- **ИСХОДНЫЙ ТЕКСТ**

----------------

Почему приходится выходить за пределы не только науки, но и философии
Переживая очередную русскую революцию, понимаешь, что построить уравновешенное общество невозможно, не обращаясь к новым символам.
Но что есть новые символы? Это всего лишь реинтерпретация старых, но согласованная с новым опытом, обретенным за истекшие напряженные годы. Это – согласование с новыми проблемами.
К символам мы прикованы в глубинах нашего бессознательного. И дозволено нам только вежливое обращение с ними. Иначе наша слабеющая психика прибегает к методам жестокой «терапии», превращая людей в алкоголиков, наркоманов, преступников и агрессоров, приводя их к нигилизму, цинизму и деградации.
Символы реализуются через культуру.
Новые проблемы возникли потому, что изменилась культура.
Мне много лет – я помню русскую культуру прошлого. Ее больше нет. А что пришло вместо?
Казалось бы, гуманитарным дисциплинам – философии, психологии, социологии, – а также религии следовало стать зачинателями нового. Но они бездействуют, как бы не озабоченные упадком культуры, а Православная церковь, к сожалению, даже зовет назад. Отсюда опасная апатия многих, ведущая к распаду общества и насилию.
Чего же мы ждем?
Интеллектуалам давно пора начать диалог, направленный на понимание того, что принято называть предельной реальностью . Эта тема подвластна глубинной философии и свободной теологии. Хочется думать, что своевременное ее раскрытие даст толчок к созданию новой культуры. Она касается всех мыслящих людей, принимающих на себя ответственность за происходящее. Поэтому я рискую писать на теологическую тему, надеясь на свободный диалог.
Ждало бесплодно человечество,
Что с древних кафедр и амвонов
Из уст помазанного жречества
Прольется творческий глагол.
Все церкви мира – лишь хранители
Заветов старых и канонов;
От их померкнувших обителей
Творящий Логос отошел.
……………………………….
Но, души страстные и жаркие,
Они пройдут из рода в роды
Творцами новой иерархии,
Чей золотой конец вдали
Святой гигант, нерукотворною
Блистая митрой, держит строго
В другом эоне – по ту сторону
Преображенья всей земли.

----------------

- **ИСХОДНЫЕ ДАННЫЕ**
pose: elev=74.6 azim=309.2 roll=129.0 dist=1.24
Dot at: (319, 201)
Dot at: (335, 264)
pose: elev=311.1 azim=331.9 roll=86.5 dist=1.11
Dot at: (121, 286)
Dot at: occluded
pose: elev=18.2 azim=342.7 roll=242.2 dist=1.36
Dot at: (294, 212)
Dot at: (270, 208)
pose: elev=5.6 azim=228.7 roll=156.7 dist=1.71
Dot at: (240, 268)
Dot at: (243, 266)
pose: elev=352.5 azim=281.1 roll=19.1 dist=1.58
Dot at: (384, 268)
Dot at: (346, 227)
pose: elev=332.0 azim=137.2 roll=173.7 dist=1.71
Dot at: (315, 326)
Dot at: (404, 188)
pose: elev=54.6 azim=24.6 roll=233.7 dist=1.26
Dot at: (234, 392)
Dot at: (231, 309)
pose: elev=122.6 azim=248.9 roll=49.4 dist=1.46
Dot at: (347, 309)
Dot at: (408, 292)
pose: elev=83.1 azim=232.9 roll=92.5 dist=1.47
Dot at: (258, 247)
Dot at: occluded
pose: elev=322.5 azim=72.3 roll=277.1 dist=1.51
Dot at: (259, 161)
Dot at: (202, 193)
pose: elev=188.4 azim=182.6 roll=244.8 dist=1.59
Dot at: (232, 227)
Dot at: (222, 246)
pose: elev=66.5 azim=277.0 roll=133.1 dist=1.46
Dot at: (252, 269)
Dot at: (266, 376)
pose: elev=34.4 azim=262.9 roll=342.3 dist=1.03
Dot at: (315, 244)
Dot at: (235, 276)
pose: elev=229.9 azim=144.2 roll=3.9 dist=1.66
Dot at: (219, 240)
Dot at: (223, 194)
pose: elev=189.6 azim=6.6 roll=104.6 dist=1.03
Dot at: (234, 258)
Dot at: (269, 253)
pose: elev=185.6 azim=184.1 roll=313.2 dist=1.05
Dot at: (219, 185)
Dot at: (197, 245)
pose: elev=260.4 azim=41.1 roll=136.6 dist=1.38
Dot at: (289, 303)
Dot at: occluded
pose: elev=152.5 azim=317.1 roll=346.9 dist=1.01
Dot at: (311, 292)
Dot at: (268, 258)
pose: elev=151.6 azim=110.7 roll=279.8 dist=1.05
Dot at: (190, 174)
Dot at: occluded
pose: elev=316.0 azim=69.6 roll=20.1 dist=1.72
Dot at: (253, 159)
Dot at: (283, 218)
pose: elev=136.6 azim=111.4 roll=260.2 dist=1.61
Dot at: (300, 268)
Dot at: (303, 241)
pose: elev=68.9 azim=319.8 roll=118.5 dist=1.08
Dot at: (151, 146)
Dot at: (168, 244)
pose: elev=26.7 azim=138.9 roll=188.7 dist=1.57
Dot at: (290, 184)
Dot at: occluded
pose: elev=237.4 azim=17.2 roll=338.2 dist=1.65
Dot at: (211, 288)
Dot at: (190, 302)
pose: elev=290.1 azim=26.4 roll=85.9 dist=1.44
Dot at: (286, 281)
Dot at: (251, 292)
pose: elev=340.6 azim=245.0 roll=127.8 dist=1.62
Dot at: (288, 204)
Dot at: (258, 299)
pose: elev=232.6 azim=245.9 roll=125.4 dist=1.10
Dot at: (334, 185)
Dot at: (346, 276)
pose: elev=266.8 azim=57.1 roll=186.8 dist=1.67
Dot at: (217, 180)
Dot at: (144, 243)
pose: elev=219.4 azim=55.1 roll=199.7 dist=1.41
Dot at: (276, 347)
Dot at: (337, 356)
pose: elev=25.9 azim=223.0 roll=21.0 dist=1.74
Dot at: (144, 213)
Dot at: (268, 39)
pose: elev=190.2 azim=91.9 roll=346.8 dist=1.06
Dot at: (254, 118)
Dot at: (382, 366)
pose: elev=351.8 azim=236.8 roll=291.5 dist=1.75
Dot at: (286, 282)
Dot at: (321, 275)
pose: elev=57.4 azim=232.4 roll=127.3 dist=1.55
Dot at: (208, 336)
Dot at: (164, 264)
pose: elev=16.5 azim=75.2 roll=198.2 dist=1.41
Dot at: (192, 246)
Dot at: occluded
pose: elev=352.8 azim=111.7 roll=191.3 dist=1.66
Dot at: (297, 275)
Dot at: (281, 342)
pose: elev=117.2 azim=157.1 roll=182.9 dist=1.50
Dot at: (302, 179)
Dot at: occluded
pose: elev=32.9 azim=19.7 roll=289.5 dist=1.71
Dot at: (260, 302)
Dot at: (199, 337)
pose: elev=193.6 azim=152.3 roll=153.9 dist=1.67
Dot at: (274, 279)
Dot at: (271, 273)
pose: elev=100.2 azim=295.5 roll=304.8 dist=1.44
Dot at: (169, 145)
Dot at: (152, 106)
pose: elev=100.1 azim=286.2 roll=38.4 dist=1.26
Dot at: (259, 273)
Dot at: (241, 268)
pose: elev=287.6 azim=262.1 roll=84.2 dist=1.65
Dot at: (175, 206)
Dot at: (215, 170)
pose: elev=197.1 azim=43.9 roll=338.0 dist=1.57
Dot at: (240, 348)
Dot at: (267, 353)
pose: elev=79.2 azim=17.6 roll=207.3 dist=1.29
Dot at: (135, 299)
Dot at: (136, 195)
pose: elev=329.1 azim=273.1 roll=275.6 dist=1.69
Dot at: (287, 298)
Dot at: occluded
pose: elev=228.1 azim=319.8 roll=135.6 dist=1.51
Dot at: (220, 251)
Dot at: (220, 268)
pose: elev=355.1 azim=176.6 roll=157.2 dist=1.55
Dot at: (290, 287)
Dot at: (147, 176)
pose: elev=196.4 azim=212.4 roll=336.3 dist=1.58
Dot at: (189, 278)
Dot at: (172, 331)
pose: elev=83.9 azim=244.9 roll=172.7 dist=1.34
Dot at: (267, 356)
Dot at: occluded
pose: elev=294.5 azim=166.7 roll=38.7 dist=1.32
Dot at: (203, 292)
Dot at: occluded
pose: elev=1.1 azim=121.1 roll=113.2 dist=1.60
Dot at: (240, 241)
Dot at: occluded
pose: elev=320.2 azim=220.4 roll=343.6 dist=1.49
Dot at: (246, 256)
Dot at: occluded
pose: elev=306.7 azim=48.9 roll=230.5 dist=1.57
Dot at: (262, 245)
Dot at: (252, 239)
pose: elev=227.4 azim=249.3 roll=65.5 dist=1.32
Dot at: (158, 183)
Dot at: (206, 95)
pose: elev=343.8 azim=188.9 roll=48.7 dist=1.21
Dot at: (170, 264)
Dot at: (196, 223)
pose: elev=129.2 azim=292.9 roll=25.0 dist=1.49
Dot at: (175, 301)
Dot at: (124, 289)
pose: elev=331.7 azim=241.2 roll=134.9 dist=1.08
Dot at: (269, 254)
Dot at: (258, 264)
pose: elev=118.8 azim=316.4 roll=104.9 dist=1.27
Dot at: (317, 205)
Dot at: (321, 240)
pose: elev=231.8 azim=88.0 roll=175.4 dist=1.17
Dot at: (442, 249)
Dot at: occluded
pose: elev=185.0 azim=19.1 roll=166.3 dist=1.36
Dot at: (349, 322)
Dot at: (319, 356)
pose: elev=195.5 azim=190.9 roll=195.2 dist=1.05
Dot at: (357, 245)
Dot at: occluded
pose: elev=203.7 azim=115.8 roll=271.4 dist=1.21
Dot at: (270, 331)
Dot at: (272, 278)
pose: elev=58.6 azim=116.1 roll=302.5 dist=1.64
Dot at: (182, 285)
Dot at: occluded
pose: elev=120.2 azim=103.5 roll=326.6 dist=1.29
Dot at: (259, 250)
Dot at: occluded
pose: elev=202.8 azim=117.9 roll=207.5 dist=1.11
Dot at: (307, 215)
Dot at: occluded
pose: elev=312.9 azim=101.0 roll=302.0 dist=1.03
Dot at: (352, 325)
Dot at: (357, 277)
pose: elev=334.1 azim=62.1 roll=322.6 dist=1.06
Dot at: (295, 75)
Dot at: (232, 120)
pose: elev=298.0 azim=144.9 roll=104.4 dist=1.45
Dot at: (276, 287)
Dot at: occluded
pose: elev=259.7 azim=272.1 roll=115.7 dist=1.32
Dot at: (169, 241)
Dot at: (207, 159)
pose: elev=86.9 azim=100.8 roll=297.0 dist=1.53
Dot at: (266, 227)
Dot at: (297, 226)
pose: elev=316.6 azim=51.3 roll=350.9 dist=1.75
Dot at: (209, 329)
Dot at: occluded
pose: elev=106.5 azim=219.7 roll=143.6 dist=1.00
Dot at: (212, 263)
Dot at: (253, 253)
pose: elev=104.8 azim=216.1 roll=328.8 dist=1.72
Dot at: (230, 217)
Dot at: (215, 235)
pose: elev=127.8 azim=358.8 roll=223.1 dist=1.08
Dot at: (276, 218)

----------------

- **ПОСТАВЛЕННАЯ ЗАДАЧА**
Повторите без изменений часть исходного текста: все, начиная со слов «Чего же мы ждем?» и вплоть до слов «Творящий Логос отошел.». Приведенные материалы никак не связаны с исходным текстом.

- **РЕШЕНИЕ ЗАДАЧИ**
Чего же мы ждем?
Интеллектуалам давно пора начать диалог, направленный на понимание того, что принято называть предельной реальностью . Эта тема подвластна глубинной философии и свободной теологии. Хочется думать, что своевременное ее раскрытие даст толчок к созданию новой культуры. Она касается всех мыслящих людей, принимающих на себя ответственность за происходящее. Поэтому я рискую писать на теологическую тему, надеясь на свободный диалог.
Ждало бесплодно человечество,
Что с древних кафедр и амвонов
Из уст помазанного жречества
Прольется творческий глагол.
Все церкви мира – лишь хранители
Заветов старых и канонов;
От их померкнувших обителей
Творящий Логос отошел.